Figure 3. Age distribution of incidence and DALY rates for the global burden of maternal hypertensive disorders in 2021. DALY, disability adjusted life-year.
There were considerable variations in age-specific DALYs and ASIR for each country; for instance, Afghanistan (25–39 years) and Angola (25–39 years) had the highest rates, while Albania (40–69 years) and Andorra (70–89 years) had the lowest rates. The consistent trend of higher DALYs and ASIR among younger age groups suggests the need for region-specific interventions aimed at decreasing the burden of maternal hypertensive disorders (Supplementary Tables 2, 3). The decline observed in older age groups may reflect age-related effects on the incidence and consequences of maternal hypertensive disorders.
3.4 Burden of HDP in regions stratified by SDI
In 2021, a broad positive correlation was noted between ASIR and SDI across all countries/regions. Those countries/regions with lower SDIs exhibited higher ASIRs (Table 1). The highest incidence rates were observed in Chad, Niger, and Somalia, with corresponding SDIs of 0.24, 0.16, and 0.08, respectively. Conversely, the lowest incidence rates were documented in the Republic of Korea, Canada, and Luxembourg, with their SDIs being 0.88, 0.87, and 0.90, respectively. The surge in global HDP cases can predominantly be attributed to the upward trend in low-SDI regions (Table 1 and Figure 4).

Figure 4. Scatter plot of correlation analysis between ASIR of global burden of maternal hypertensive disorders in 1990 and 2021 and the SDI by locations. ASIR, age-standardized incidence rate; SDI, sociodemographic index.
Similar to the trend observed in age-standardized DALY rates, there was a positive association between SDI and age-standardized DALY rates in 2021. The three countries with the highest DALY rates were Wajir (SDI = 0.35), Gilgit-Baltistan (SDI = 0.42), and Balochistan (SDI = 0.41). These regions with the highest DALY rates were characterized by low SDI values, indicating that maternal hypertensive disorders were more common in less developed areas. On the other hand, the three countries with the lowest DALY rates were the Republic of Korea (SDI = 0.88), Singapore (SDI = 0.87), and Austria (SDI = 0.91). This negative correlation between DALY rates and SDI further reinforces the impact of socio-economic development on health outcomes (Table 1 and Figure 5).

* [Information shown]:

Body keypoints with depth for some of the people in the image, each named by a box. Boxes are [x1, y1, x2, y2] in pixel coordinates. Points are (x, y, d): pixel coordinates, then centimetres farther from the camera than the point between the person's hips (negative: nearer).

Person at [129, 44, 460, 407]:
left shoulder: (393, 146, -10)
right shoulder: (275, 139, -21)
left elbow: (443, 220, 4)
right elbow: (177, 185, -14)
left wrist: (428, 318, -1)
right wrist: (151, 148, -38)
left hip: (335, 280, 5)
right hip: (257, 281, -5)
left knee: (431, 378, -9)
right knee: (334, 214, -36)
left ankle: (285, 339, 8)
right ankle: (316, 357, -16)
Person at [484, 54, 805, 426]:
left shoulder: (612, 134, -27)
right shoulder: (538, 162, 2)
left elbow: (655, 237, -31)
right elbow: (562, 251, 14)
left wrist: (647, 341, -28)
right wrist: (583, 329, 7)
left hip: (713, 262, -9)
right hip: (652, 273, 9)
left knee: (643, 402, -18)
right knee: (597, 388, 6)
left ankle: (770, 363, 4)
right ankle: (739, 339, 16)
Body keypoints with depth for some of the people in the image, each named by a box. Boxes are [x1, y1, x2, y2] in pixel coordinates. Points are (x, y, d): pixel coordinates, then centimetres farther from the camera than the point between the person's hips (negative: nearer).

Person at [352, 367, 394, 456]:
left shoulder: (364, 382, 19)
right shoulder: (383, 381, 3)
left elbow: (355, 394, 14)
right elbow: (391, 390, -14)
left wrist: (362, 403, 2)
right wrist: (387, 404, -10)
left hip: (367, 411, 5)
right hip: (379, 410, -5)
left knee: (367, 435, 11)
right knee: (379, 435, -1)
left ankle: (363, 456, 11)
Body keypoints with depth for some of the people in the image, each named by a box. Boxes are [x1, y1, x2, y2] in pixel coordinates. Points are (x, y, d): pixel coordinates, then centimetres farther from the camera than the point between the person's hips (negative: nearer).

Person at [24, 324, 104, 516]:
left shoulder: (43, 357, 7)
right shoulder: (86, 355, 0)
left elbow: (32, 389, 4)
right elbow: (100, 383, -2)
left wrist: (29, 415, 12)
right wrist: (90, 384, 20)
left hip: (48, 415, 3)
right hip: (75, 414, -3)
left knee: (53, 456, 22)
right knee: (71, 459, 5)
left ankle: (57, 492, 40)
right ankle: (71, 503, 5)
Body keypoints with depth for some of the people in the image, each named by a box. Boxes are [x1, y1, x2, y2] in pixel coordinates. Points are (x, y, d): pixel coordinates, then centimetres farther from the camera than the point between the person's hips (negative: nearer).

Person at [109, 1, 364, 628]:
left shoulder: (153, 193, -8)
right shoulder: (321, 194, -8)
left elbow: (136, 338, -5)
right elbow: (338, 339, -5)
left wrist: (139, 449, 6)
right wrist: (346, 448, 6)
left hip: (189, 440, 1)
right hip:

* [Exercise tasks]:
**1.** In the extract on maternal hypertensive disorders, turn the paragraph that begins "There were considerable variations" into a short bulleted list that keeps its main facts.
**2.** Carry the extract on maternal hypertensive disorders forward with one more paragraph that picks up after its final sentence.

* [Expected results]:
**1.**
- Age-specific DALYs and ASIR varied considerably from country to country.
- The highest rates were in Afghanistan (25–39 years) and Angola (25–39 years).
- The lowest rates were in Albania (40–69 years) and Andorra (70–89 years).
- DALYs and ASIR were consistently higher in younger age groups, which points to a need for region-specific efforts to reduce the burden of maternal hypertensive disorders (Supplementary Tables 2, 3).
- The drop in older age groups may reflect age-related effects on how often these disorders occur and what they lead to.

**2.**
Figure 5. Scatter plot of correlation analysis between age-standardized DALY rates of global burden of maternal hypertensive disorders in 1990 and 2021 and the SDI by location. DALY, disability adjusted life-year.
4 Discussion
This study presents a comprehensive overview of the global epidemiology of HDP, utilizing DALYs and incidence rates. Both incidence and DALYs have shown a decline over time, attributable to heightened awareness and advancements in medical technology, as previously documented (24, 25). While there was a significant increase in HDP cases during the early 20th century, the rate has since leveled off. However, there has been a continuous increase in the number of cases over the past three decades (26). These insights suggest that the focus should shift toward preventing HDP rather than merely addressing maternal and infant mortality (27). The age-standardized incidence and DALYs have diminished due to enhanced medical care and the global aging population.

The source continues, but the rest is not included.